- **Problem requirements**
From the material below, copy out each line with the word "roll" in it.

- **Listed entries**
BEGIN
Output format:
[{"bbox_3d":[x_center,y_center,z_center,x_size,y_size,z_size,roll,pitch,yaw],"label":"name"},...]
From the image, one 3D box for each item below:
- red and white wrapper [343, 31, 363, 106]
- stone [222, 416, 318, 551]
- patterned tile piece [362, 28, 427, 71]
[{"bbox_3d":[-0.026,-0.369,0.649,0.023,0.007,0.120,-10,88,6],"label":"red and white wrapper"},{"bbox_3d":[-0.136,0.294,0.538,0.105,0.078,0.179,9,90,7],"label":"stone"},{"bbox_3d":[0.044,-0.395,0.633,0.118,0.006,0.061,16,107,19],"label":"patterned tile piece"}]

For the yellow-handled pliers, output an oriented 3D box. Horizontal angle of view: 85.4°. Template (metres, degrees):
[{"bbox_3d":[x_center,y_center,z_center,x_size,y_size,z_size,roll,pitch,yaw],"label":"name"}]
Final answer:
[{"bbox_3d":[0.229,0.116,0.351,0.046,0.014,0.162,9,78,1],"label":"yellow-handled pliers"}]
END
BEGIN
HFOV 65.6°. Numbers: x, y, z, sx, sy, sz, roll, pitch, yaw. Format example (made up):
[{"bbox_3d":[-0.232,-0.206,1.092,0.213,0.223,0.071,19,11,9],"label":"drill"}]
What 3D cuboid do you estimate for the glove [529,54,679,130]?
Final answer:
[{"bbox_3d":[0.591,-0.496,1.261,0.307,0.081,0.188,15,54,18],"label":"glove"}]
END
- **Solved problem**
[{"bbox_3d":[x_center,y_center,z_center,x_size,y_size,z_size,roll,pitch,yaw],"label":"name"},...]
[{"bbox_3d":[x_center,y_center,z_center,x_size,y_size,z_size,roll,pitch,yaw],"label":"name"}]
HFOV 65.6°. Numbers: x, y, z, sx, sy, sz, roll, pitch, yaw. Format example (made up):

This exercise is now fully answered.